_Document section:_
○ ○ ○ ○ ○ ○ ○
Last week I found myself at the centre of an interesting juxtaposition on this site’s home page.
Business Car ran an interview in which I said that fleets were again starting to factor service quality into their buying decisions, rather than purely looking at price.
However, my viewpoint appeared to be flatly contradicted by the results of BC’s online poll last week, which asked readers to state the most important factor when choosing a leasing company.
Price got twice as many votes as service.
Well, I am always ready to stand up and be counted in the court of public opinion. And, in truth, I would be very surprised if we ever reach the point where the average fleet doesn’t have price at the top of its checklist when looking for a vehicle supplier. Afterall, price is a hygiene factor.
The fact is, the vast majority of UK fleets have fewer than 25 vehicles. It’s not that small fleets don’t care about service quality. They do, of course. But when you only turn over half a dozen cars per year, you stand to gain more from chasing cheaper prices than you risk losing through suffering the costs of less-than-perfect service.
○ ○ ○ ○ ○ ○ ○
_Material shown:_
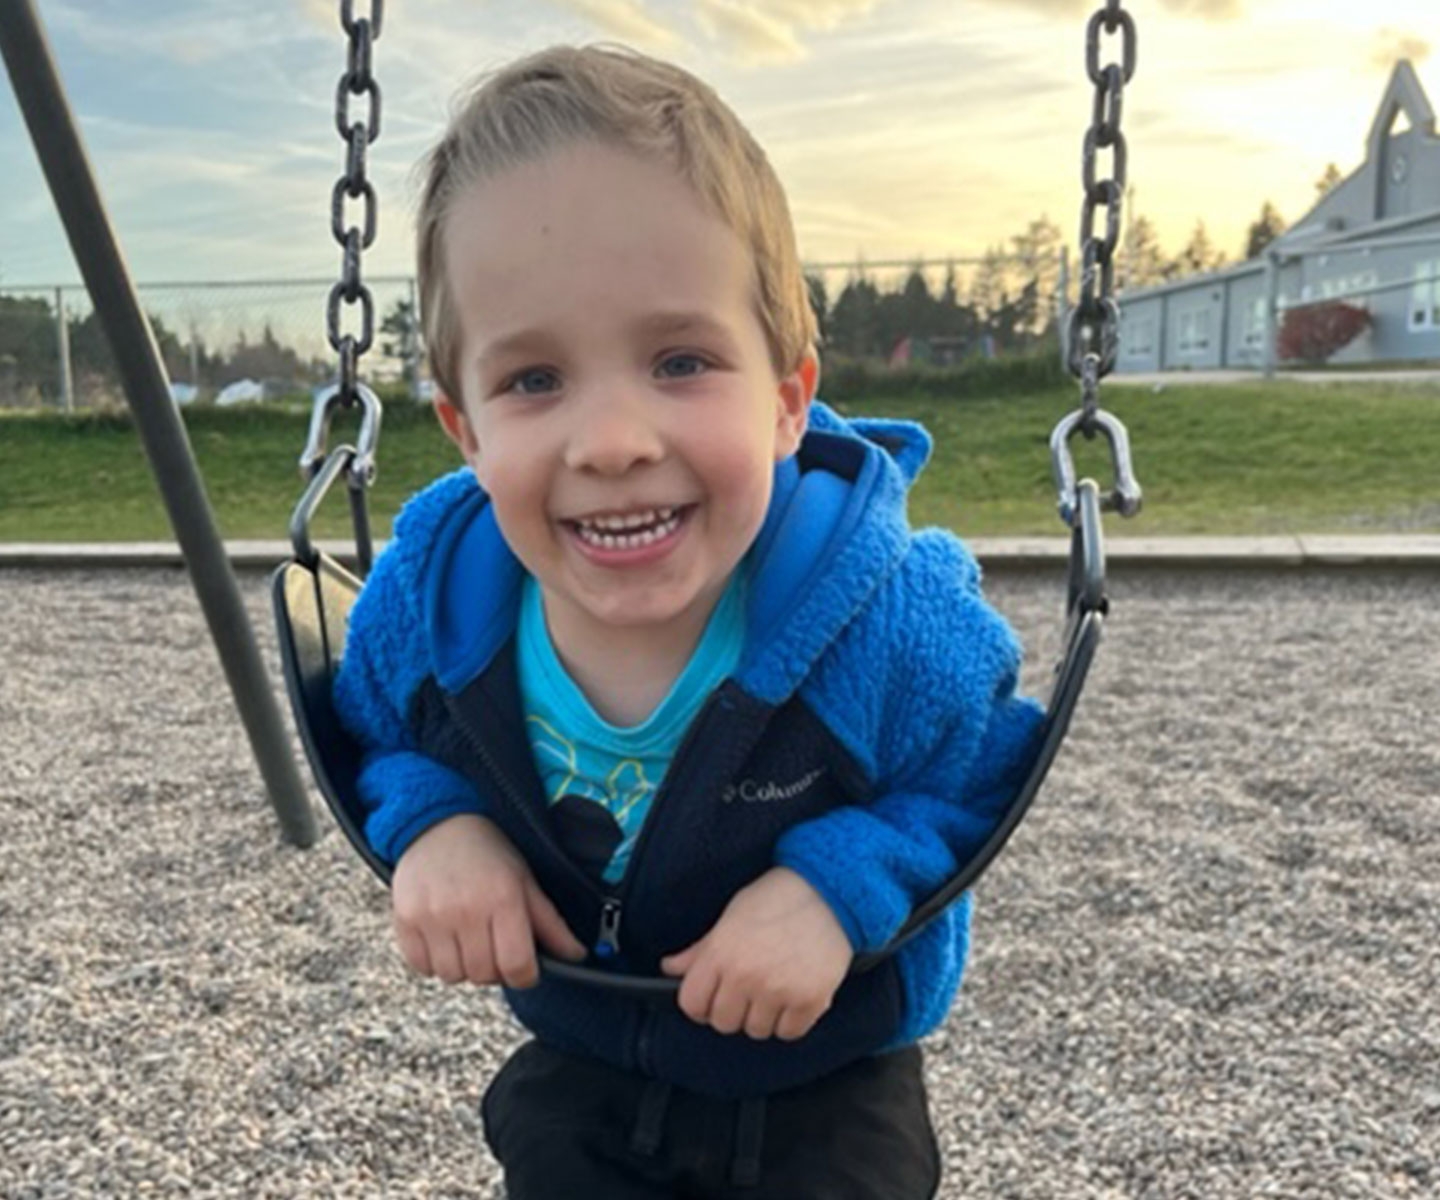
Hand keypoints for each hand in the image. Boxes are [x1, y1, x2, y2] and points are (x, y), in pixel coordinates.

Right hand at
○ ○ ○ ○ ○ ○ ○
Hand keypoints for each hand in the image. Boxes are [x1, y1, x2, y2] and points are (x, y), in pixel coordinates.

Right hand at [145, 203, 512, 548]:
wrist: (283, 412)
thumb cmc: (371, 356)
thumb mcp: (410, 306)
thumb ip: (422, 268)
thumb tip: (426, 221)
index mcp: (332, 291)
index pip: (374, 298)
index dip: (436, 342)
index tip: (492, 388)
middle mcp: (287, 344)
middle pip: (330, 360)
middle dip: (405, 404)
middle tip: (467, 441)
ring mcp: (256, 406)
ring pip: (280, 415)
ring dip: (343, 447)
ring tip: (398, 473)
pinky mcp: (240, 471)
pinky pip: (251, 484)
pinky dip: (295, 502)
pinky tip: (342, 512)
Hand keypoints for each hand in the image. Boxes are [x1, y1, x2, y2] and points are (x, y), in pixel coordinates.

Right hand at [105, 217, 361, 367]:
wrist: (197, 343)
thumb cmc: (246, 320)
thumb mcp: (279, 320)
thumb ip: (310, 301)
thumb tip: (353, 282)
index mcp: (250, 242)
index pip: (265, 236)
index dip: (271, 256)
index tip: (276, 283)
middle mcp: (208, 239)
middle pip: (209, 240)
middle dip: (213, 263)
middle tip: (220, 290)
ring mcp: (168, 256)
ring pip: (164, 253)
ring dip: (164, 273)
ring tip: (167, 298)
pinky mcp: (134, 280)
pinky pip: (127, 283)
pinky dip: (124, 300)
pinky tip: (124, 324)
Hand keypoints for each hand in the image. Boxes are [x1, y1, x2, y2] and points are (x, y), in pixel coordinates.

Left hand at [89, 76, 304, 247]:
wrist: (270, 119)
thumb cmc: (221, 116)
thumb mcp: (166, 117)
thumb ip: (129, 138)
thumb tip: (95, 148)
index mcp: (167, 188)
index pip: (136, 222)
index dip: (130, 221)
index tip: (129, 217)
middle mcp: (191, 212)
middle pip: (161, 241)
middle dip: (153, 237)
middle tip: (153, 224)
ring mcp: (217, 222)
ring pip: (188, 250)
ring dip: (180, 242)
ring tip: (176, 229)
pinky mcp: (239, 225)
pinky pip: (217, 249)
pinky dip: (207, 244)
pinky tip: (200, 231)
○ ○ ○ ○ ○ ○ ○
_What is being asked:_
In the commentary on fleet buying decisions, how did price compare with service in the readers' online poll?

_Result:_
Price got twice as many votes as service.